# Multinomial Logistic Regression: Asymptotic Normality on Null Covariates in High-Dimensions

Here we include the Python files that can reproduce all the figures presented in both the main text and the supplementary material. 

## Description

Description of files and folder:

* **lib_fast_solve.py** : computes the matrix 
$\sum_{i\in[n]} \mathsf{V}_i$ appeared in Theorems 2.1 and 2.2.
* **scatter.py** : generates and saves *scatter plots* with different values of $(n, p, K, q)$. 
This file is used to produce Figure 1 and Figure S3. 

* **qqplot.py** : generates and saves *Q-Q plots*  and  *histograms* for different $(n, p, K)$ with $q=1$ using $\Omega_{jj}$ or using  $\hat \Omega_{jj}$ 
under three different
covariate distributions (Gaussian, Rademacher, SNP). 
This file is used to produce Figures 2, 3, S1, and S2. 

* **real_data_example.ipynb**: conduct real data analysis on a heart disease data. 

* Folder **figs**: contains all the generated figures from **scatter.py** and **qqplot.py**. 



## Detailed executing steps

Executing the following steps will generate all the figures used in the main text and the supplement.

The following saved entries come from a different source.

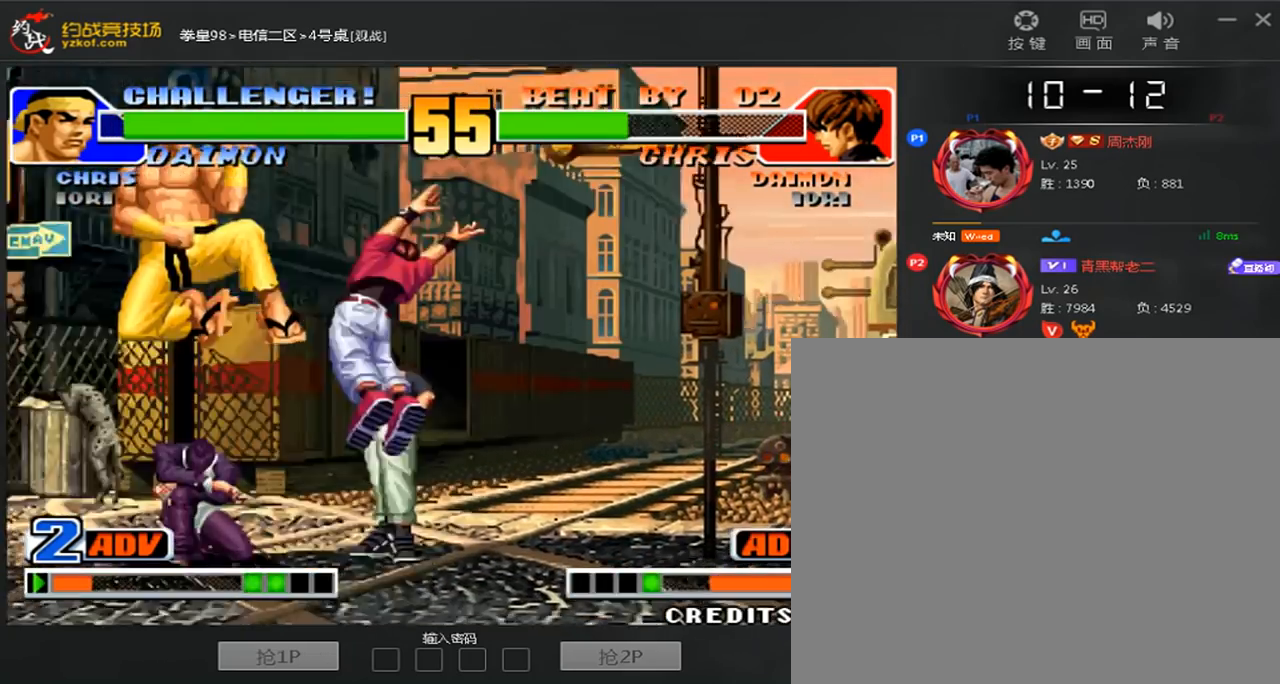
{"dt_ms": 480, "buttons": [], "left_stick": "right", "events": [[40, "left_stick", "right"], [160, "B", "down"], [240, "B", "up"]]}
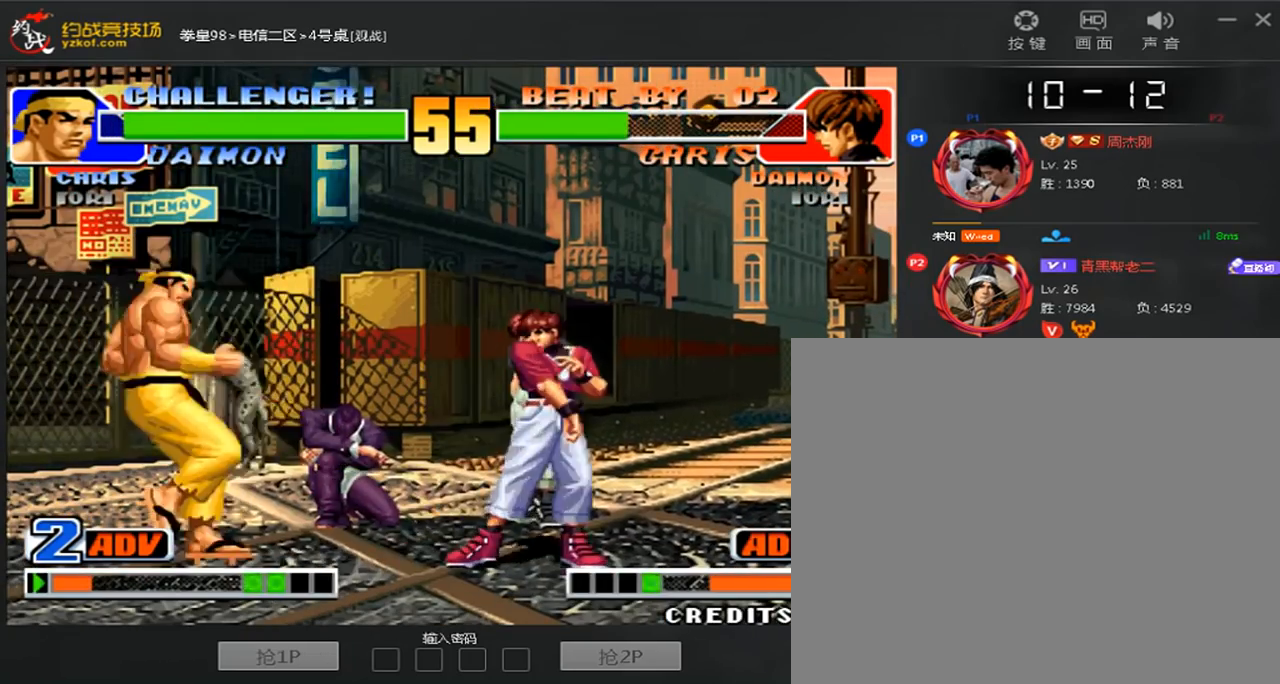
{"dt_ms": 520, "buttons": [], "left_stick": "right", "events": [[40, "B", "down"], [200, "B", "up"]]}
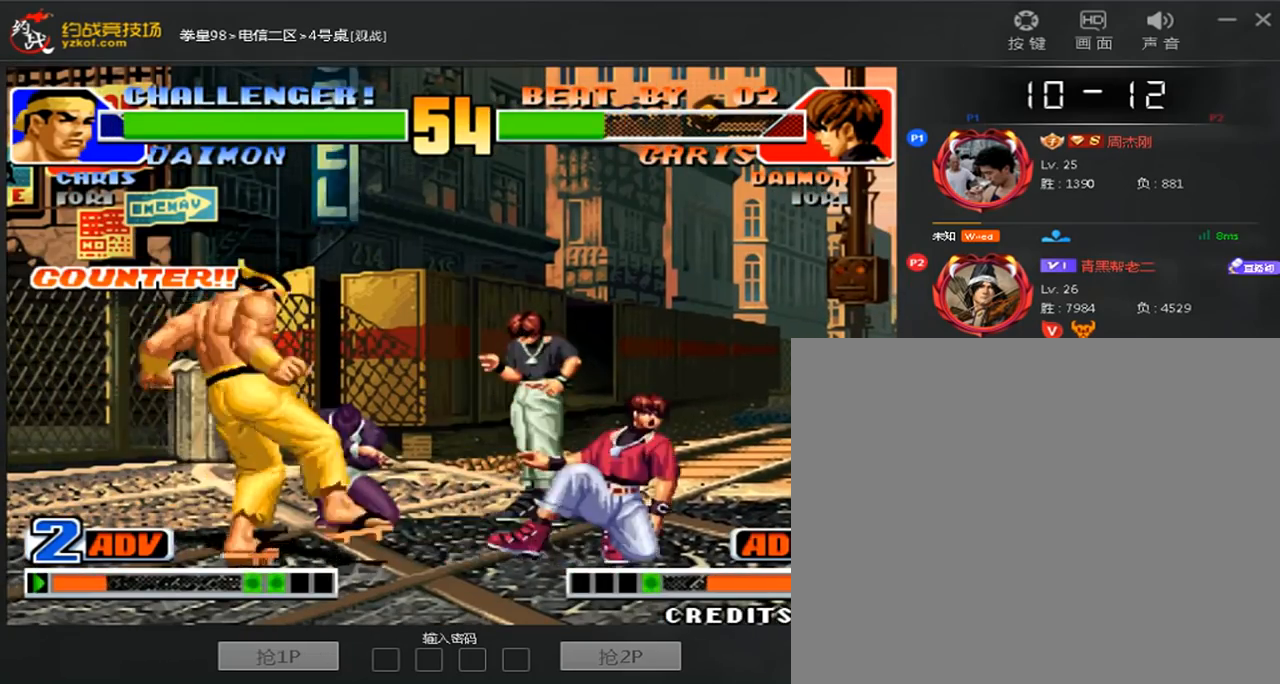
{"dt_ms": 480, "buttons": [], "left_stick": "right", "events": [[80, "B", "down"], [240, "B", "up"], [280, "left_stick", "left"], [400, "left_stick", "right"]]}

The figures are saved to the folder **figs**. 

1. Run the script **scatter.py**: this step will generate all the scatter plots (Figure 1 in the main text and Figure S3 in the supplement). 

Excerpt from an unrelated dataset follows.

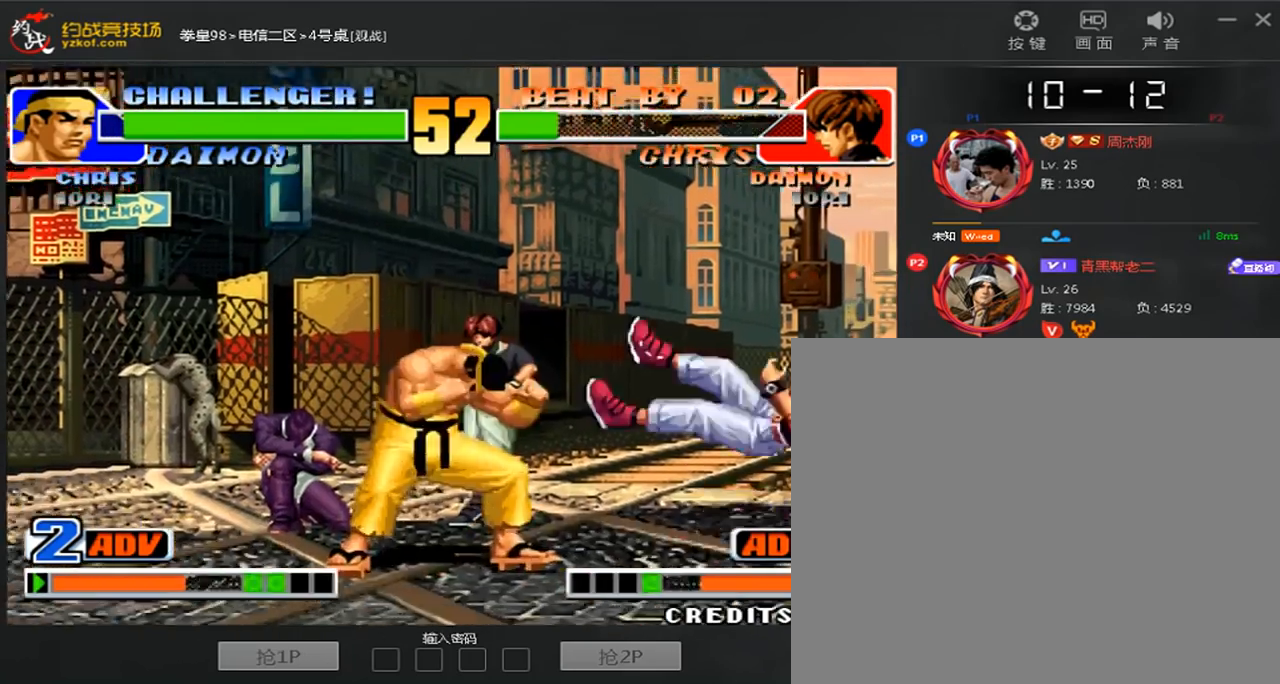
{"dt_ms": 480, "buttons": [], "left_stick": "center", "events": [[120, "D", "down"], [240, "B", "up"], [280, "C", "up"], [320, "A", "up"], [360, "D", "up"]]}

    We need to specify the `setting` in the script **scatter.py**: 

   * `setting` = 1: $(n, p, q) = (2000, 600, 1)$
   * `setting` = 2: $(n, p, q) = (3500, 1000, 1)$
   * `setting` = 3: $(n, p, q) = (5000, 1500, 1)$
   * `setting` = 4: $(n, p, q) = (2000, 600, 2)$
   * `setting` = 5: $(n, p, q) = (2000, 600, 4)$

    This will generate five PDF files with meaningful file names. 
    For example, the name 'scatter_Gaussian_true_n2000_p600_q1.pdf'
means the *scatter* plot generated from the data with *Gaussian* distributed covariates and the *true $\Omega_{jj}$* under the setting $(n, p, q) = (2000, 600, 1)$. 

2. Run the script **qqplot.py**: this step will generate all the Q-Q plots and histograms of P-values (Figures 2, 3 in the main text and Figures S1 and S2 in the supplement). 

    We need to specify the values of (`dist`, `omega`, `K`) in the script **qqplot.py**. 

    * There are three options for `dist`:
    `dist` = 'Gaussian' means covariates are sampled from Gaussian distribution; `dist` = 'Rademacher' means covariates are sampled from Rademacher distribution; `dist` = 'SNP' means covariates are sampled from SNP distribution. 
    The detailed description of these distributions are given in Section 3 of the main text.
    * There are two options for `omega`:
    `omega` = 'true' means we use the true $\Omega_{jj}$; `omega` = 'est' means we use the estimated $\Omega_{jj}$ (namely, $\hat \Omega_{jj}$ in equation (2.5) of the main text). 
    * There are three options for `K`:
    `K` = 2 means we consider the setting with $(n, p, K) = (4000, 1000, 2)$; `K` = 3 means we consider the setting with $(n, p, K) = (5000, 1000, 3)$; `K` = 4 means we consider the setting with $(n, p, K) = (6000, 1000, 4)$.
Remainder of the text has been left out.